TASK PROMPT: What is the number of lines in the listing that contain "Nairobi"? Give that number only.

PROVIDED INFORMATION:
----

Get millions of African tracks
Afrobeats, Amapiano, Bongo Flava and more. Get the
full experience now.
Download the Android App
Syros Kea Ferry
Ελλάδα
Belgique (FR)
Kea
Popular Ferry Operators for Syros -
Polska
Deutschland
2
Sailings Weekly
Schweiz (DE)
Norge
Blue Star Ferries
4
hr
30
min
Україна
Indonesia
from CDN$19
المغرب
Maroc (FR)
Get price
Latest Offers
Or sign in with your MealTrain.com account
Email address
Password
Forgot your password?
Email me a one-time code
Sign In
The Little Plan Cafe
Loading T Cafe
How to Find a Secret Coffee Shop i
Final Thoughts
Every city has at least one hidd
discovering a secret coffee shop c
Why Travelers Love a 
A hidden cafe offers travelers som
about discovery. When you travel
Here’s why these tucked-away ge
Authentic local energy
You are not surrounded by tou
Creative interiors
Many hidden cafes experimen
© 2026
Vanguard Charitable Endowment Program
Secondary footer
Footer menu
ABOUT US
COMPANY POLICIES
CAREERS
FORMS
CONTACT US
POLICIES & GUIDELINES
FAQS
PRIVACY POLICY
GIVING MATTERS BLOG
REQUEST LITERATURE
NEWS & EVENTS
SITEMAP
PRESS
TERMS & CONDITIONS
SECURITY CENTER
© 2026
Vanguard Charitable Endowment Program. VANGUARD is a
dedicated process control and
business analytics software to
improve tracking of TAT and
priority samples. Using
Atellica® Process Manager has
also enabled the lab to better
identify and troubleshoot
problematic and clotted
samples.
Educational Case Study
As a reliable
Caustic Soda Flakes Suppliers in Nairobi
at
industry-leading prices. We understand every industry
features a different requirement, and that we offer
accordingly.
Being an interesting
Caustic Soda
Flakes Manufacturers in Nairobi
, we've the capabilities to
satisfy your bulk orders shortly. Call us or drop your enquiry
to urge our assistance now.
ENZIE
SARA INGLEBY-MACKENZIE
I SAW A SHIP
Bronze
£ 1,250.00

----

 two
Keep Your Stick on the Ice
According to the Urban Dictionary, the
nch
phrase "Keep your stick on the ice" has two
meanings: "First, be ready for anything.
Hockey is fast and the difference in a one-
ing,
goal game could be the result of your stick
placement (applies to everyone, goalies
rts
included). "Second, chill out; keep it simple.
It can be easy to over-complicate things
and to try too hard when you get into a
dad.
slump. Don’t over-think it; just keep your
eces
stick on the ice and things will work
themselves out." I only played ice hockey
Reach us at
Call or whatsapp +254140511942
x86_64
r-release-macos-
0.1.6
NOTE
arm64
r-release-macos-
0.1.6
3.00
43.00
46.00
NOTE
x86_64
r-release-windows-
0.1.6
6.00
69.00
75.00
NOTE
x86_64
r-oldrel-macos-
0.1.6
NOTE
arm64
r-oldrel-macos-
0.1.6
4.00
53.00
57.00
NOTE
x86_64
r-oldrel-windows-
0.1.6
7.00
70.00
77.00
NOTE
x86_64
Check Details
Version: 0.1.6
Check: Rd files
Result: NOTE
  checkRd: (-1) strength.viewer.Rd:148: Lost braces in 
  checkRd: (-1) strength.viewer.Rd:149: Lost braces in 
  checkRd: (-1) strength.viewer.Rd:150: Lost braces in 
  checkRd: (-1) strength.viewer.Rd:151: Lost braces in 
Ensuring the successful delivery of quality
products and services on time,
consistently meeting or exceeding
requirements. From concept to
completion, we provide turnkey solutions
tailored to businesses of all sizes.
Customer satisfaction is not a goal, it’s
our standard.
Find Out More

----

TASK RESULT: 2